#### EXERCISE GOAL:
Within the records below, reproduce without change the lines from the line that has "고가용성 그룹, 로드 밸런서 끝점 및 S3 끝점" through the line that has "IP 주소에 연결됩니다.", and only those.

#### RECORDS SHOWN:
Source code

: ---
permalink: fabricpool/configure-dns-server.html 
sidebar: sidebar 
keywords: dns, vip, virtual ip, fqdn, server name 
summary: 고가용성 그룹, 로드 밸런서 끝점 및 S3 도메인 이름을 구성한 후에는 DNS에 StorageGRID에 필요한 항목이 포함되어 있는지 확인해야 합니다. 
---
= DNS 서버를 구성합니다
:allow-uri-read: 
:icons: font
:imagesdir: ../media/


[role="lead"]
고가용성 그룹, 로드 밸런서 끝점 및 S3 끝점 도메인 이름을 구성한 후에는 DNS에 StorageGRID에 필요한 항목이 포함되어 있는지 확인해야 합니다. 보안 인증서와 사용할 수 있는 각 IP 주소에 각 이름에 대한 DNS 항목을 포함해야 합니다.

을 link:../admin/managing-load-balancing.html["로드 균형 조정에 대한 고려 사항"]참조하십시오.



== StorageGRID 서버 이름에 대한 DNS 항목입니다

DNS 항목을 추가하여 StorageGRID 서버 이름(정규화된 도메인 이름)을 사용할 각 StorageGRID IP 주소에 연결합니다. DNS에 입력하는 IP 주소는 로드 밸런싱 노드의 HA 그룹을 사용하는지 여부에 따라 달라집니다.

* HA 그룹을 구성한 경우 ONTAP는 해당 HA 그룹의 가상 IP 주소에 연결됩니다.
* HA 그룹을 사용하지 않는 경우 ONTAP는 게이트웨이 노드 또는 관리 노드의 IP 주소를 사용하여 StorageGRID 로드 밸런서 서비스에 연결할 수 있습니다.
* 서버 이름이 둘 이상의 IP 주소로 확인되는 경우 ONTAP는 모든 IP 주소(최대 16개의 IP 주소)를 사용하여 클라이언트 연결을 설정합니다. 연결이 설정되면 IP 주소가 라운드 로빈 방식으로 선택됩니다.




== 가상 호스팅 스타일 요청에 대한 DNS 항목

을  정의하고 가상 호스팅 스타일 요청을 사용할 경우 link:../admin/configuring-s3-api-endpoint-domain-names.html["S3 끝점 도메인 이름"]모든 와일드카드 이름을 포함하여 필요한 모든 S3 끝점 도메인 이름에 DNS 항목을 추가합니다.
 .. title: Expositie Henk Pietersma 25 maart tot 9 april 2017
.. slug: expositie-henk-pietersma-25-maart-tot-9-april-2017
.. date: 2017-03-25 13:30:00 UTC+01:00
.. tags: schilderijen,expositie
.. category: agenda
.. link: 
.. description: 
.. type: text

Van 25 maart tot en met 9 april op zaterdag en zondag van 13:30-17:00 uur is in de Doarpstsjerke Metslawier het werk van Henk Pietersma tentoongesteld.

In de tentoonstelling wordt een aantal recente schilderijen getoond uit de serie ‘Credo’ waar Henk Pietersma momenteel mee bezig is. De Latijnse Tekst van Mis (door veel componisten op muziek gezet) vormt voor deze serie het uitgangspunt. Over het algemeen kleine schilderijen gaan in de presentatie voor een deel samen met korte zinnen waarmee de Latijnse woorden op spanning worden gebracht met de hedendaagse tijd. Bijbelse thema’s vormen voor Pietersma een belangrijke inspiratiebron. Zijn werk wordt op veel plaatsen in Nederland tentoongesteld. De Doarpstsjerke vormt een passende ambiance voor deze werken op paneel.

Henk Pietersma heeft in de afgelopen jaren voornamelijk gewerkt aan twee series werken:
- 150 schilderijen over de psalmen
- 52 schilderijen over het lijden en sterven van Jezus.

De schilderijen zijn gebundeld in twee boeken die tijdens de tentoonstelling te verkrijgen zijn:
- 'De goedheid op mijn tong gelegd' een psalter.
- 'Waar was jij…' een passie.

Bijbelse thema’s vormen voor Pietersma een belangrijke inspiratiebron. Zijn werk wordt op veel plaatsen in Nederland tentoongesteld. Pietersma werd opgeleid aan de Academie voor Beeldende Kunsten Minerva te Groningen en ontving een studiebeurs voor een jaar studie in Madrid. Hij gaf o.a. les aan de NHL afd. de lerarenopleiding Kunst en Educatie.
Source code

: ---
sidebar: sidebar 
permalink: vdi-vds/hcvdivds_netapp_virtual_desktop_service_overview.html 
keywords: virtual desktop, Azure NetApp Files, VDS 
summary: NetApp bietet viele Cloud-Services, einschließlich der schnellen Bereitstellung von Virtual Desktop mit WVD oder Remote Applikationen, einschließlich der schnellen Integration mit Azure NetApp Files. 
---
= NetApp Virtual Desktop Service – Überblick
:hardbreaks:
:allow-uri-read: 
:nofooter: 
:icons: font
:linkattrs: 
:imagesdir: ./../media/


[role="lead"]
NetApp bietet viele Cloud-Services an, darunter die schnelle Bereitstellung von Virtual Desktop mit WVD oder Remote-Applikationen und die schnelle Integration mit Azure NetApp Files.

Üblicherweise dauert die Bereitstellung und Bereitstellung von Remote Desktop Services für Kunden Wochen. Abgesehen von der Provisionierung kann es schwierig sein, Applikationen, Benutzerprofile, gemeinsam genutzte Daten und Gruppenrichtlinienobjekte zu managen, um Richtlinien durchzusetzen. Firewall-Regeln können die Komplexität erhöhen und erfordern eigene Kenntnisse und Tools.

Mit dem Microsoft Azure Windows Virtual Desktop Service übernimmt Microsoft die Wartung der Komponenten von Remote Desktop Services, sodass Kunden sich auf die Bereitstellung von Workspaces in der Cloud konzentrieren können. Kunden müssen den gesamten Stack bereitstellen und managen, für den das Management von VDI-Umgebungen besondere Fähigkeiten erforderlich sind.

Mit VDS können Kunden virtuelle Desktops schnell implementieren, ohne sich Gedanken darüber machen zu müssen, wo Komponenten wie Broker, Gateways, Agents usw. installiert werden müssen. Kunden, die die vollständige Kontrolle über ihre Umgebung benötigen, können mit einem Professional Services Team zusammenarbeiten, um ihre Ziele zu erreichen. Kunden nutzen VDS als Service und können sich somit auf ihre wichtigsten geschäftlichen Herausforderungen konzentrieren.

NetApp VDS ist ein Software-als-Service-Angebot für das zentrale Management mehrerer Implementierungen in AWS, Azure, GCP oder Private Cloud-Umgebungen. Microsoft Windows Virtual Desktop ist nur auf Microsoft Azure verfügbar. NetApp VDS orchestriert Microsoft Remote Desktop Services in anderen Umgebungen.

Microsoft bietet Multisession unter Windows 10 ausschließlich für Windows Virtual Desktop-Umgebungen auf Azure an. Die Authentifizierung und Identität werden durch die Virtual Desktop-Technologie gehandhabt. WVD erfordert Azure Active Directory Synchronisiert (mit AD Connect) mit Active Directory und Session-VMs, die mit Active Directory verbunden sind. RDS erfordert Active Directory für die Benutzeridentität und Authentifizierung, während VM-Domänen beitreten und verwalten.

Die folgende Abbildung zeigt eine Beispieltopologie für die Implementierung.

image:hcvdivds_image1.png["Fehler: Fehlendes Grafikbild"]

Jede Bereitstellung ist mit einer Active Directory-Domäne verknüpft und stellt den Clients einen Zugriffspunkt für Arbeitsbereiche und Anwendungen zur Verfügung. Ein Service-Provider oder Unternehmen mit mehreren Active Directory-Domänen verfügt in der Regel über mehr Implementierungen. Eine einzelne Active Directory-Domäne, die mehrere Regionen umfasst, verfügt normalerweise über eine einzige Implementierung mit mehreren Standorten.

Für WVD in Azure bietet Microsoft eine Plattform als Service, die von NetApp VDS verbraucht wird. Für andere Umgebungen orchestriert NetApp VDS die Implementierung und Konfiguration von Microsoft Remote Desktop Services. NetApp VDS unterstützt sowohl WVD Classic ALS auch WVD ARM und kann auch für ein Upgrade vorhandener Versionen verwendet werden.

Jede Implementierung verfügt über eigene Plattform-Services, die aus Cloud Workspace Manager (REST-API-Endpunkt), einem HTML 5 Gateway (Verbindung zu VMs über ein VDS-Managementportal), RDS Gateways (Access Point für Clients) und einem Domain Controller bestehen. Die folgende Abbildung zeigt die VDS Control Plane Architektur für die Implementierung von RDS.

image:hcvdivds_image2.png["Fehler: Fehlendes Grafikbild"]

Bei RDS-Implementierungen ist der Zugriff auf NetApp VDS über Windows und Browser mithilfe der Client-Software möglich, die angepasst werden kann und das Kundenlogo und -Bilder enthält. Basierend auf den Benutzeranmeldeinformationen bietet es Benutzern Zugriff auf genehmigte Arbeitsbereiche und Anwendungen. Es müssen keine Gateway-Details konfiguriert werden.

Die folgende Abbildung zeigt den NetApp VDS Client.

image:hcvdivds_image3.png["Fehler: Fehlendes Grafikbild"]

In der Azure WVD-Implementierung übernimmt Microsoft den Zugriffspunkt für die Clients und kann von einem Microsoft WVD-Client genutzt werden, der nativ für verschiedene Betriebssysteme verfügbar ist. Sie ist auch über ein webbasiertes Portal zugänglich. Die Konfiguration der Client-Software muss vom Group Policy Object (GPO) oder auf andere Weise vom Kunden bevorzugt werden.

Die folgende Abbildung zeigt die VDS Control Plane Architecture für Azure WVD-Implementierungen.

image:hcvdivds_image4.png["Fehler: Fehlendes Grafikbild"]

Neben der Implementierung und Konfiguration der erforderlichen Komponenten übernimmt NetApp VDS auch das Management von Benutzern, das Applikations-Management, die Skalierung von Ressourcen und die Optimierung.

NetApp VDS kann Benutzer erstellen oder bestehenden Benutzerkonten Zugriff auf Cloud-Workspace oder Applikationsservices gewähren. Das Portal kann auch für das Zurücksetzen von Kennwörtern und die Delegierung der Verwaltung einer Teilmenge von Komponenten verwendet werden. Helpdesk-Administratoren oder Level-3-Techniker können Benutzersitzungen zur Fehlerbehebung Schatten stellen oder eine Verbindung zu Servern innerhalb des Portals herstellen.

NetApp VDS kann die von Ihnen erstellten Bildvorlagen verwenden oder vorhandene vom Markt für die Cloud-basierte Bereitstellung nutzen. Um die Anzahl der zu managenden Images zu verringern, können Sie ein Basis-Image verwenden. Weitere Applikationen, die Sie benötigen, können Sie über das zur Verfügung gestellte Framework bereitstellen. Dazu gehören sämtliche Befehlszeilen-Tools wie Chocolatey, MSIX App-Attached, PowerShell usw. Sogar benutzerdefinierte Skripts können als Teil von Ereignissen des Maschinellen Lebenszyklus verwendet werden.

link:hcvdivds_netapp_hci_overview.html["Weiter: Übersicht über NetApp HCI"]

#### YOUR SOLUTION:
고가용성 그룹, 로드 밸런서 끝점 및 S3 끝점 도메인 이름을 구성한 후에는 DNS에 StorageGRID에 필요한 항목이 포함되어 있는지 확인해야 합니다. 보안 인증서와 사용할 수 있는 각 IP 주소에 각 이름에 대한 DNS 항목을 포함해야 합니다.

을 link:../admin/managing-load-balancing.html["로드 균형 조정에 대한 고려 사항"]참조하십시오.



== StorageGRID 서버 이름에 대한 DNS 항목입니다

DNS 항목을 추가하여 StorageGRID 서버 이름(정규화된 도메인 이름)을 사용할 각 StorageGRID IP 주소에 연결합니다. DNS에 입력하는 IP 주소는 로드 밸런싱 노드의 HA 그룹을 사용하는지 여부에 따라 달라집니다.

* HA 그룹을 구성한 경우 ONTAP는 해당 HA 그룹의 가상 IP 주소에 연결됩니다.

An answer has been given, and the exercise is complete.